Some concepts from this library :
- represent the data as a linear vector
- store shape information in some "vectors":
- base vector : store the lower index in each dimension
- length vector : store number of indices in each dimension
- step vector : store the step size for each dimension
- stride vector : store the product of the length of the dimension g
- permutation vector : store if any permutation
- a different object to reprensent shapes
Hence, in order to acces the element (array-ref a 3 5 6), we compute :
i = (3-base[permutation[0]])/step[permutation[0]]*stride[permutation[0]]
+
(5-base[permutation[1]])/step[permutation[1]]*stride[permutation[1]]
+
(6-base[permutation[2]])/step[permutation[2]]*stride[permutation[2]]

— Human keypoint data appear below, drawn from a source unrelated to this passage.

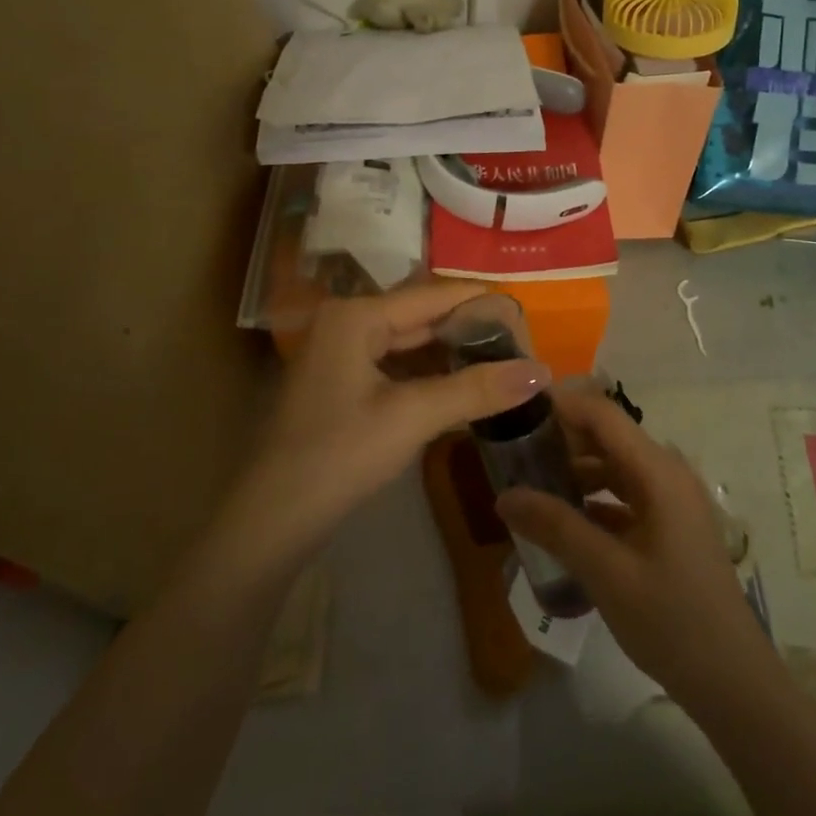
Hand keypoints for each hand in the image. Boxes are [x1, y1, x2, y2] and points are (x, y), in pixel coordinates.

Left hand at [227, 282, 550, 569]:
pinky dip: (429, 376)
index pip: (432, 295)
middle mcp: (346, 323)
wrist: (272, 520)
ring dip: (451, 354)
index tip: (526, 312)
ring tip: (502, 363)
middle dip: (468, 330)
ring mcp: (340, 354)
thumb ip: (477, 389)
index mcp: (356, 315)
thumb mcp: (412, 417)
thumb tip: (543, 370)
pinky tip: (463, 387)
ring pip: (409, 344)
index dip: (480, 301)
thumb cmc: (339, 455)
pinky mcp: (342, 385)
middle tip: (521, 343)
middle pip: (420, 317)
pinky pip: (395, 367)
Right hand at [495, 389, 774, 710]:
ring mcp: (670, 501)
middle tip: (513, 452)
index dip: (561, 405)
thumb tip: (504, 495)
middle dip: (561, 439)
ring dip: (574, 470)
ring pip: (614, 467)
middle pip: (607, 437)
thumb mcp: (607, 573)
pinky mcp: (669, 527)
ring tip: (529, 484)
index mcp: (658, 472)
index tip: (516, 410)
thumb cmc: (673, 621)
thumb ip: (555, 527)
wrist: (733, 684)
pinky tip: (561, 520)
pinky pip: (623, 496)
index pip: (602, 415)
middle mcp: (667, 474)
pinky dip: (592, 500)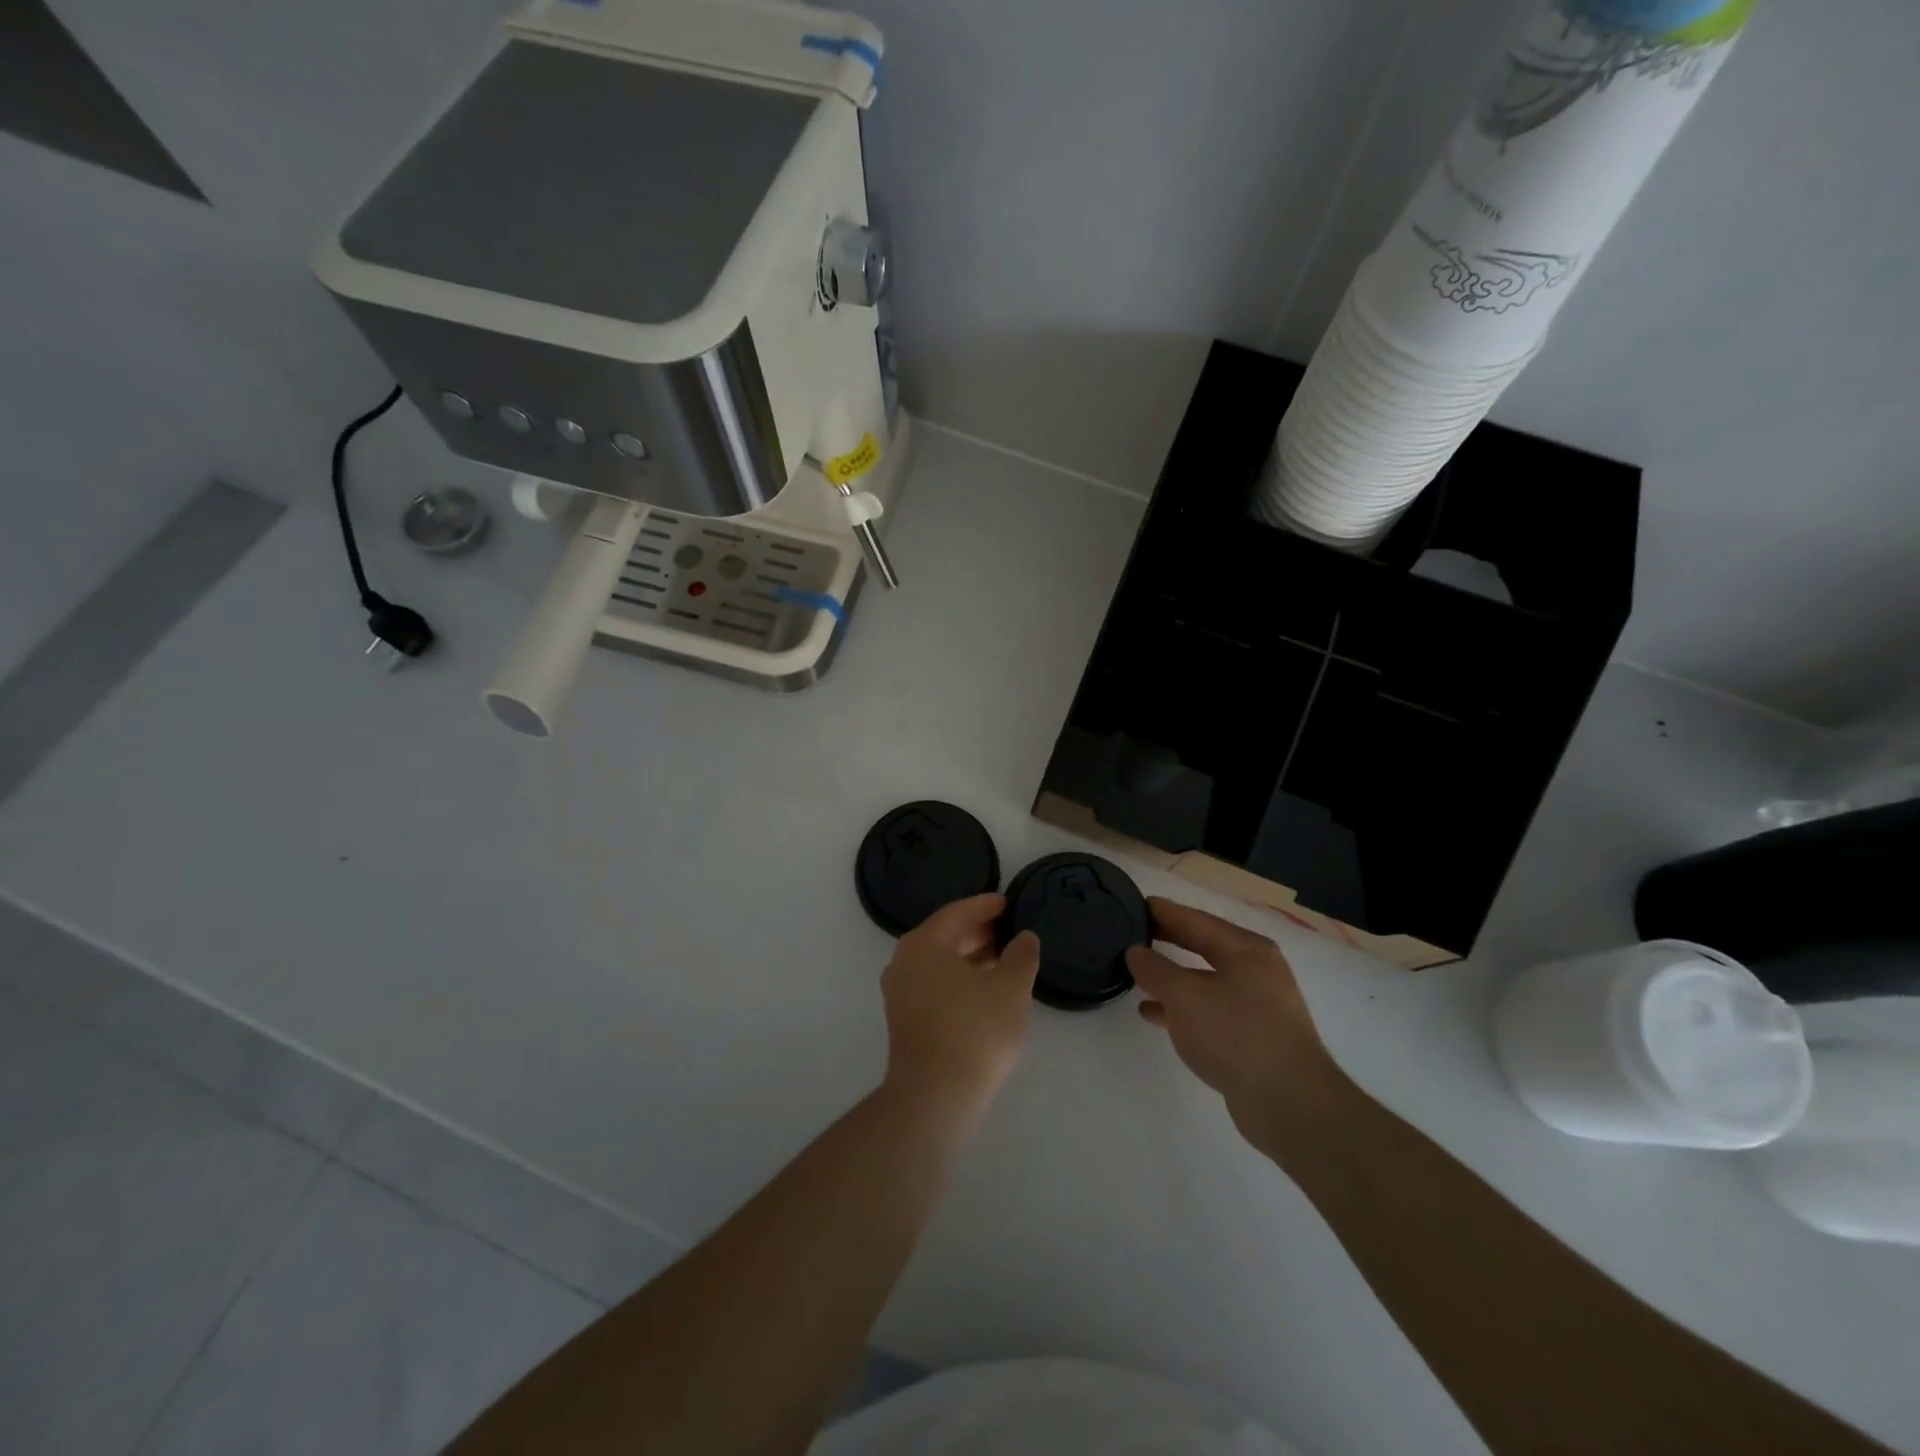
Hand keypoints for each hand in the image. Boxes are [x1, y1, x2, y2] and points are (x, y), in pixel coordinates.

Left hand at [881, 894, 1040, 1119]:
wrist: (935, 1095)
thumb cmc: (975, 1030)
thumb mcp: (1011, 988)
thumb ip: (1021, 956)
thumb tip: (1024, 937)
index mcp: (924, 943)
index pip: (958, 912)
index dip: (986, 906)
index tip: (1008, 903)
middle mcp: (904, 961)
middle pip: (945, 935)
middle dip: (978, 932)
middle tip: (1009, 930)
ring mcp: (900, 992)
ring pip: (939, 962)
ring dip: (971, 957)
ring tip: (1004, 960)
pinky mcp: (904, 1019)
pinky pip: (934, 983)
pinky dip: (959, 978)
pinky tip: (986, 990)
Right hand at [1126, 898, 1342, 1149]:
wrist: (1290, 1104)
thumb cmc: (1236, 1034)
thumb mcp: (1185, 996)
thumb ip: (1155, 969)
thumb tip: (1136, 951)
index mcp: (1245, 949)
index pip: (1195, 919)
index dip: (1163, 911)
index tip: (1133, 904)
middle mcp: (1255, 970)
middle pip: (1202, 945)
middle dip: (1168, 939)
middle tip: (1132, 932)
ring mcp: (1257, 1004)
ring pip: (1204, 979)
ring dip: (1172, 976)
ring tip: (1136, 975)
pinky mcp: (1253, 1036)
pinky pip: (1209, 1009)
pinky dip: (1182, 1007)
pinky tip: (1153, 1014)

and give (vector-ref v i).
In the SRFI-25 way of thinking, the analogies are:
(shape a) = (base[0] (+ base[0] length[0]) ... base[n] (+ base[n]
length[n]))
permutation = (0 1 ... n) (no permutation of indices)
step = (1 1 ... 1) (indices increase only by 1)
stride = (lentgh[0]*...*length[n-1]*1 lentgh[1]*...*length[n-1]*1 ...
length[n-1]*1 1)
Some advantages of the representation are:
- the possibility to transpose arrays with no cost by doing:
permutation = (1 0 2) instead of (0 1 2)
- having steps (may be negative or positive)
- representing slice (with affine maps) by playing only on
"base","step" and "permutation"
- shapes are not arrays, indices are not arrays because they both need
more economic and efficient representations
Well, I think it is worth the look. Maybe those ideas are only ideas for
implementations but anyway, this is a srfI !
Moreover, this can be efficiently done (no vector nestings) and can be a
great tool for numeric calculus (speed AND high level language!!!)
Sebastien de Menten